Это был полный, высокий парень с пустым, мало чего выражающим лицом. Когда Кинбауэр делал объявления или читал лекции, Искин сидел с ним бок о бок. От Карла плохо пахло, болезнью и потом. Роба и пиджак — в жирных пятнах. (Только Карлу из всех заключенных был позволен пиджак). Пальцы — в порезах. Слушая Кинбауэра, он непрестанно прорезал пилкой в картонках круглые отверстия, едва намеченные карандашом. Картонок у него всегда был большой запас.
Искин дважды отдавал ему свой обед — разваренный рис с крохотными волоконцами мяса, и Карл проникся к нему расположением. Он почти не говорил, но иногда улыбался. Губы у него были все время влажные.
Это, конечно, можно считать бредом и фантазией, после неудачного внедрения юнитов Искин едва что-либо соображал тогда, но он помнил, как Карл появился в его боксе, звякнув украденными ключами. Что у него было на голове? Камень. Кусок породы. Остроконечный, изломанный, с вкраплениями, кажется, кварца кусок породы, похожий на колпак. Он каким-то образом держался на бугристом черепе Плюмеля без завязок и ремешков.

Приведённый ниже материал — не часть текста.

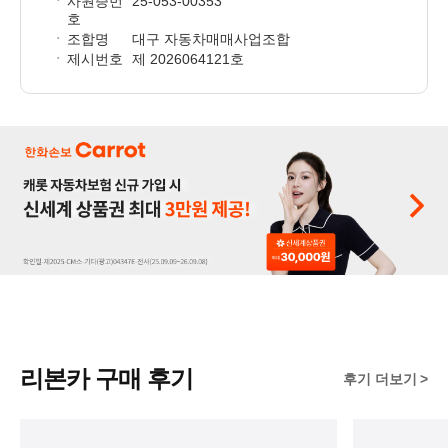
사원증번
25-053-00353
호
조합명
대구 자동차매매사업조합
제시번호
제 2026064121호
리본카 구매 후기
후기 더보기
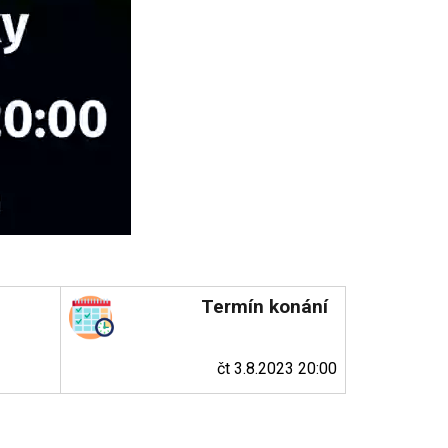
Termín konání
čt 3.8.2023 20:00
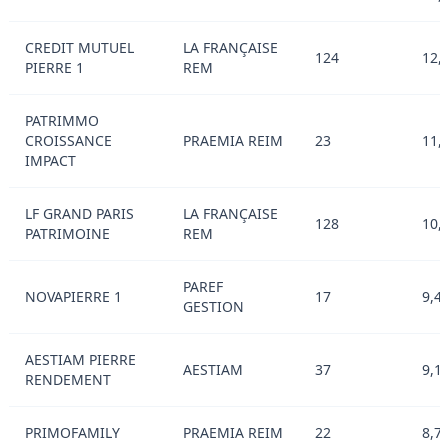
CREDIT MUTUEL
LA FRANÇAISE
124
12,
PIERRE 1
REM
PATRIMMO
CROISSANCE
PRAEMIA REIM
23
11,
IMPACT
LF GRAND PARIS
LA FRANÇAISE
128
10,
PATRIMOINE
REM
PAREF
NOVAPIERRE 1
17
9,4
GESTION
AESTIAM PIERRE
AESTIAM
37
9,1
RENDEMENT
PRIMOFAMILY
PRAEMIA REIM
22
8,7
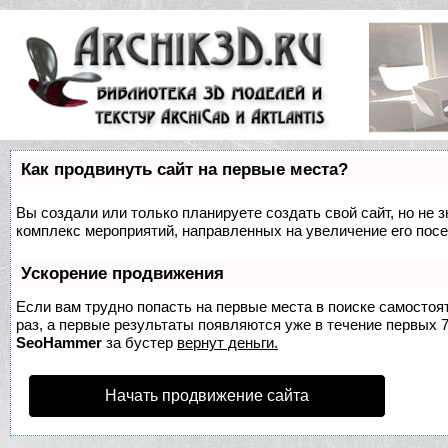
Как продвинуть сайт на первые места?
Вы создали или только планируете создать свой сайт, но не з
комплекс мероприятий, направленных на увеличение его пос
Ускорение продвижения
Если вам трудно попасть на первые места в поиске самосто
раз, а первые результаты появляются уже в течение первых 7 
SeoHammer
за бустер
вернут деньги.
Начать продвижение сайта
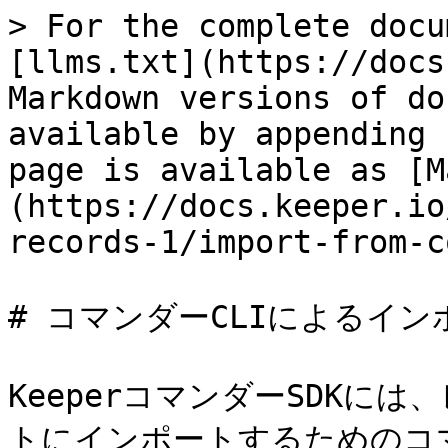
> For the complete docu
[llms.txt](https://docs
Markdown versions of do
available by appending 
page is available as [M
(https://docs.keeper.io
records-1/import-from-c
# コマンダーCLIによるインポ
KeeperコマンダーSDKには
トにインポートするためのコ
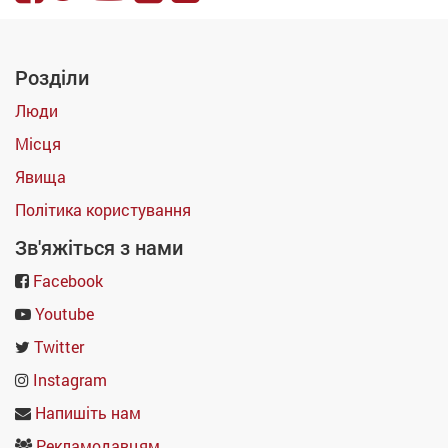
Розділи
Люди
Місця
Явища
Політика користування
Зв'яжіться з нами
Facebook
Youtube
Twitter
Instagram
Напишіть нам
Рекламодавцям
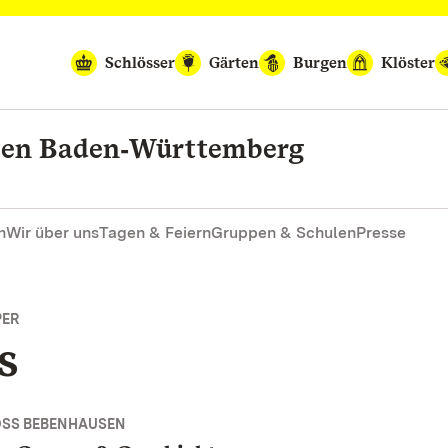
Schlösser
Gärten
Burgen
Klöster
rten Baden‑Württemberg
n
Wir über uns
Tagen & Feiern
Gruppen & Schulen
Presse
PER
s
OSS BEBENHAUSEN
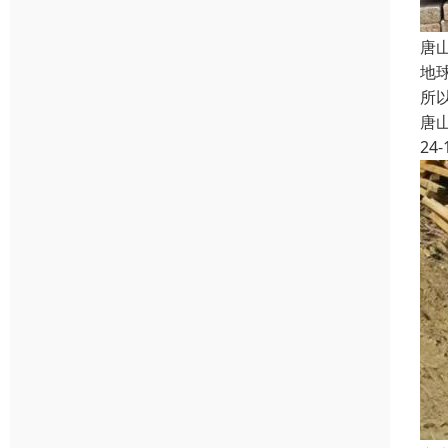
唐
地
所
唐
24-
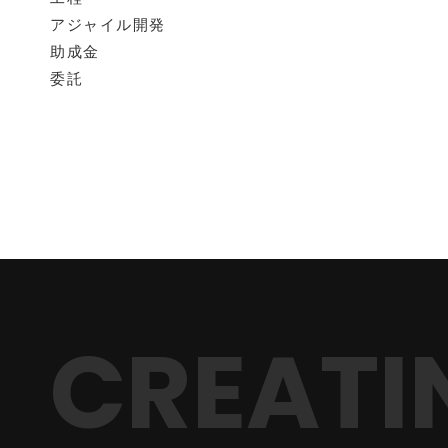
アジャイル開発
助成金
委託
CREATI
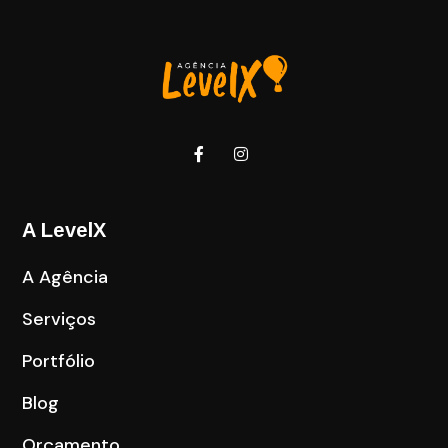
A LevelX
A Agência
Serviços
Portfólio
Blog
Orçamento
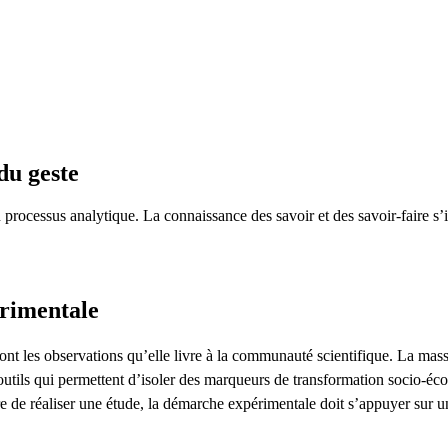
du geste
n processus analytique. La connaissance des savoir et des savoir-faire s
rimentale
nt les observations qu’elle livre à la communauté scientifique. La massifi
utils qui permettent d’isoler des marqueurs de transformation socio-éc
re de réaliser une étude, la démarche expérimentale doit s’appuyer sur u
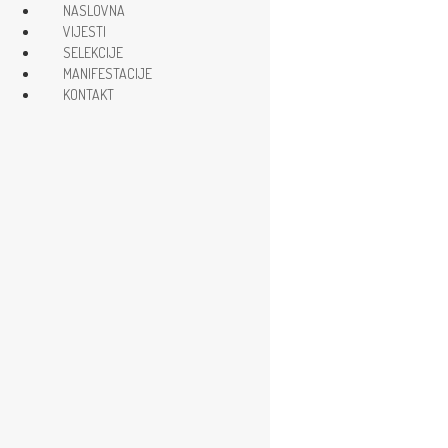
NASLOVNA
VIJESTI
SELEKCIJE
Subscribe Now
MANIFESTACIJE
Trending News
KONTAKT
NASLOVNA
VIJESTI
SELEKCIJE
MANIFESTACIJE
KONTAKT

— Кооль, — сказал Карл, выпятив подбородок.
— Что? — спросил Искин, пошевелившись.
— Я — кооль мира! — повторил Карл.
— Король? Да, Карл, ты король. Похож.
Плюмель рассмеялся. Из незаметных дырочек в каменном колпаке посыпалась серая, искристая пыль, и Карл, будто дождю, подставил ей ладони.
— Детки. Мои детки.
— Да-да, — сказал Искин.
От слабости его замутило, он закрыл глаза, а когда на какой-то звук с трудом снова разлепил веки, то Карла в боксе уже не было.
Возможно, Искин галлюцинировал. В это было легче поверить, чем в то, что головной убор Плюмеля сыпал юнитами. Откуда взялся этот колпак? Что он вообще такое? Каменный или железный? Почему только Плюмель его носил? Или только Карл и мог с ним работать? Но тогда в словах Рамбаума не было лжи. Фабрика Кинбауэра в действительности являлась ширмой, скрывающей настоящего производителя юнитов.
И когда Карл погиб…
Искина снова швырнуло в прошлое. За несколько дней до взрыва Кинбауэр зашел к нему в бокс. Чистенький белый халат. Чемоданчик. Очки и аккуратная бородка. Карл маячил у него за спиной, не решаясь переступить порог. Без колпака. Но с пирожным в измазанных кремом пальцах. Перетянув жгутом руку Искину выше локтя, Кинбауэр повернул голову.